Em setembro comecei o trabalho para o Prêmio Espírito Público em que viajei por 16 cidades, 14 estados, retratando os 18 vencedores. No meio, outra temporada amazônica: fotografar a festa das mulheres kayapós para a própria associação indígena deles por 10 dias.

O trabalho do prêmio terminou em outubro, na Bahia, onde tirei 4 dias em Boipeba. Na volta da folga, fiquei em Salvador para cobrir o óleo no litoral baiano por duas semanas.

Praticamente emendei Bahia com Regência, no Espírito Santo, onde passei o mês todo de novembro para tirar férias. Que continuo vivendo, agora finalmente de volta no Rio, até meados de janeiro. Muuuito obrigado 2019 e que venha 2020!!!

Viva os 30!

Os últimos três anos foram desafiadores. De 2016 para cá minha vida mudou. Durante uma crise, nesse ano, entendi que a vida só acontece pra quem se joga. E resolvi me jogar. Abrir mão da segurança exige coragem profunda.

Parei de fotografar moda e encerrei uma fase da minha vida em que eu vivia pelos outros. É um exercício constante focar em mim e não na opinião alheia. E com a ajuda da terapia, iniciada na crise de 2016, posso dizer que esse processo me trouxe uma felicidade que eu nem sabia que existia.

Quem eu sou? Quem eu quero ser? Fotojornalista, cacete! Gay, cacete! Eu sempre soube disso, sinto que nasci fotojornalista — e gay. Sinto que corre no meu sangue, sinto na minha respiração, sinto na minha intuição.

“Mas dá menos dinheiro que a moda, como sustentar a vida que levo e construí com muita ralação? E como assumir pro mundo que eu gosto de caras?”. Constatei que o medo do que poderia vir era menor do que a dor de viver infeliz.

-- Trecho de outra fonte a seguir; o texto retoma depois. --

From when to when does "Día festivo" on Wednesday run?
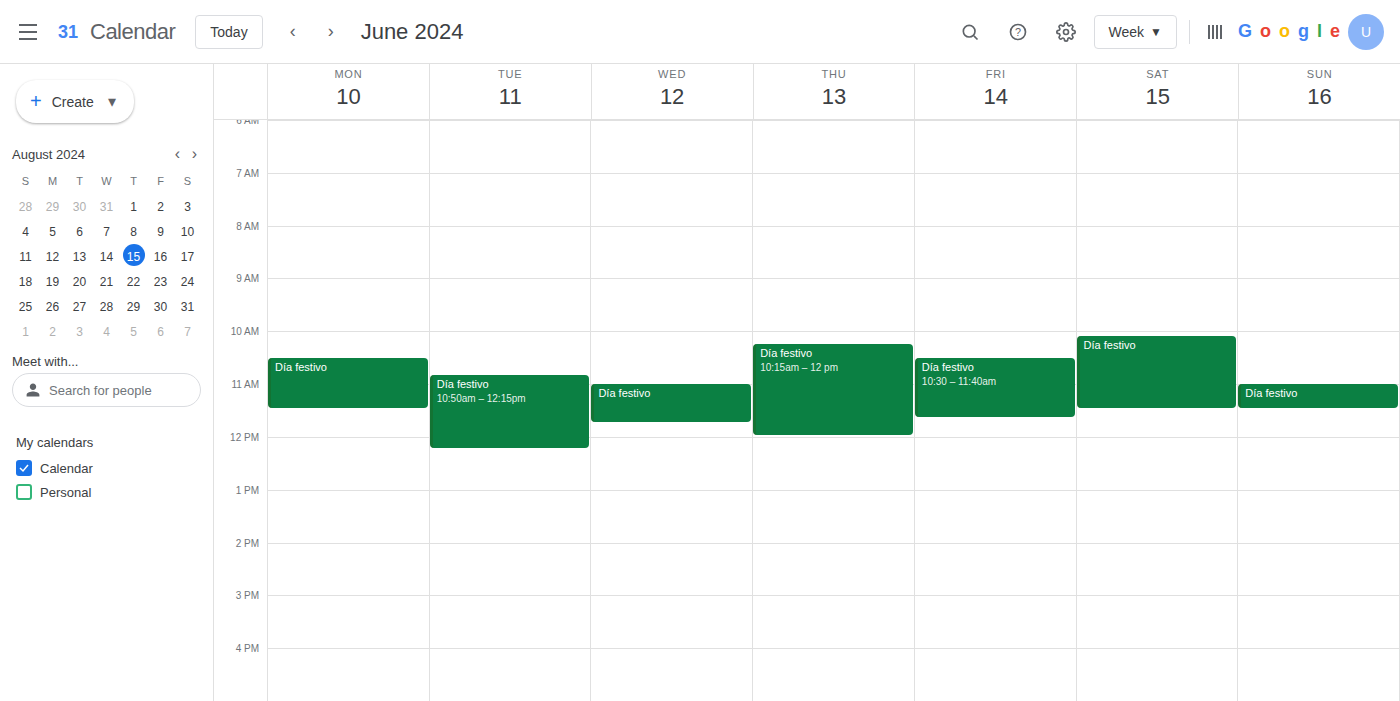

Me agarrei na intuição, na terapia e nos amigos e mudei a vida. Reduzi custos e contas ao máximo, saí da minha antiga casa. Assumi — pra mim e — pra um amigo que estava envolvido por ele, saí do armário. Adaptei minha realidade e me abri pro incerto porque estava fazendo o que amo. E sendo o que amo.

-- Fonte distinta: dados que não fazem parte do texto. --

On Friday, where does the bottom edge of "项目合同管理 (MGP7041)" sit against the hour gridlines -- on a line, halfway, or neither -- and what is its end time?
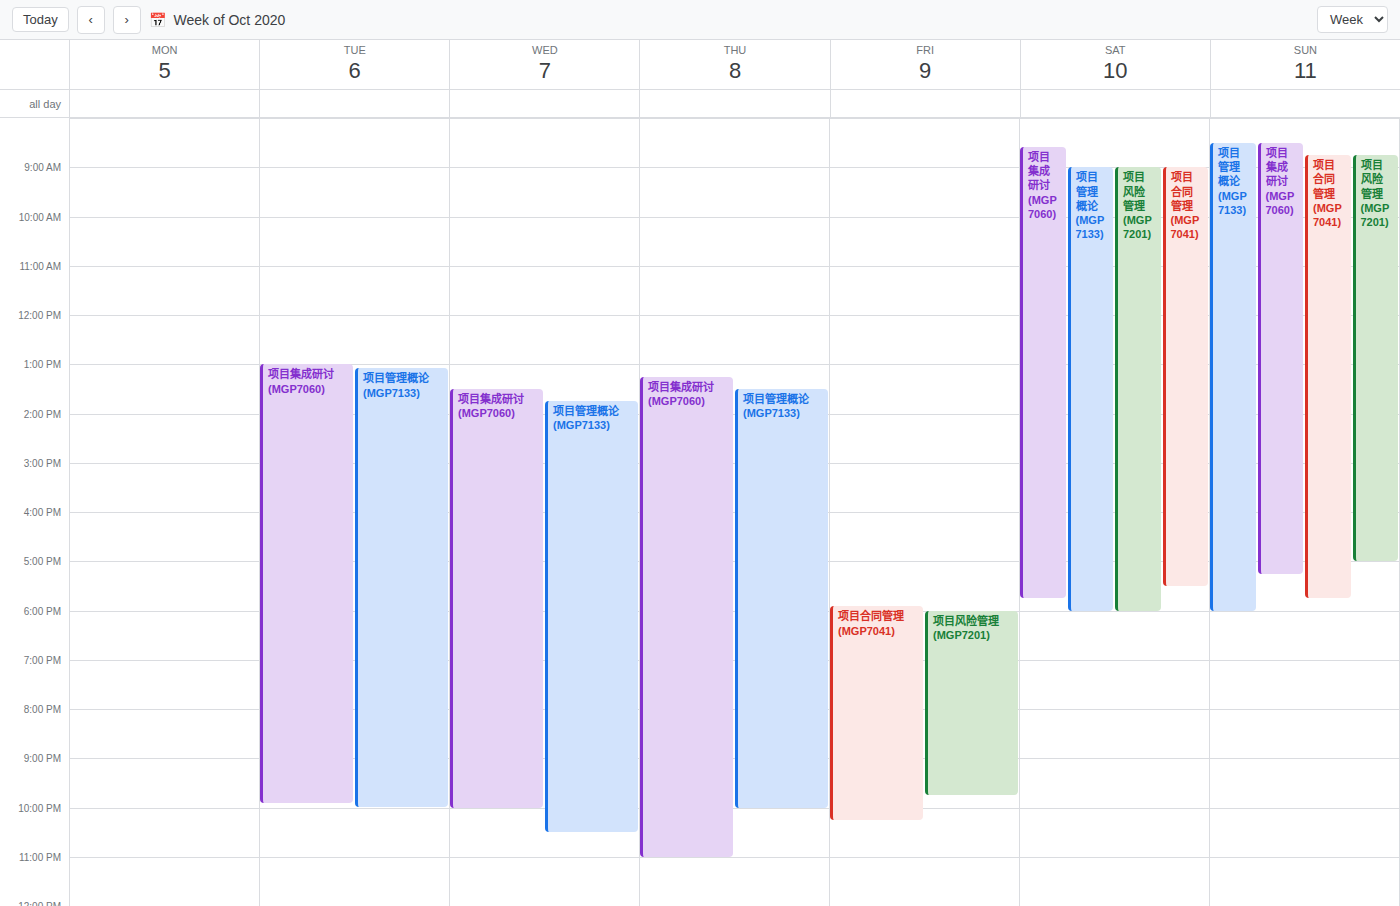
10:15 PM -- neither: a quarter of the way from the 10 PM line to the 11 PM line.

Dia 31 de dezembro de 2017 foi muito especial. Foi a primeira vez que eu encontrei um cara. Na noite desse dia, a foto do réveillon viralizou. Coincidência?

Acredito que boa sorte é retorno das boas energias que você manda pro universo. Sou fiel à lei do retorno. E tenho muito capricórnio no meu mapa, então missão dada é missão cumprida.

Foram 13 anos de fotografia ralando muito, com muita honestidade, sensibilidade e verdade em mim e no meu trabalho. E foram 28 anos até me sentir pronto para assumir para mim mesmo onde estava o meu prazer.

Por mais que demorasse, eu sabia que uma hora germinaria. E em 2018 germinou. A colheita tem sido absolutamente fantástica. Valeu a pena cada passo, cada preço pago para chegar aqui (só nós sabemos a dor e a delícia de ser o que somos, né, Caê?).

Aos 30 me vejo no momento mais feliz da minha vida. E sei que tem muita lágrima pra rolar ainda, de alegrias e tristezas. Não estou pleno, pelo contrário, tô mais frito do que nunca. Preciso urgentemente lidar melhor com a ansiedade. Mas agora me sinto com uma nova perspectiva da vida.

As prioridades mudam, a autoestima muda, a noção de si enquanto ser humano muda. Envelhecer tem essa parte magnífica. E ver tanta tristeza no dia a dia do meu trabalho me faz querer viver a vida com cada vez intensidade. Viva os 30! Vem com tudo, quarta década, que eu tô só começando.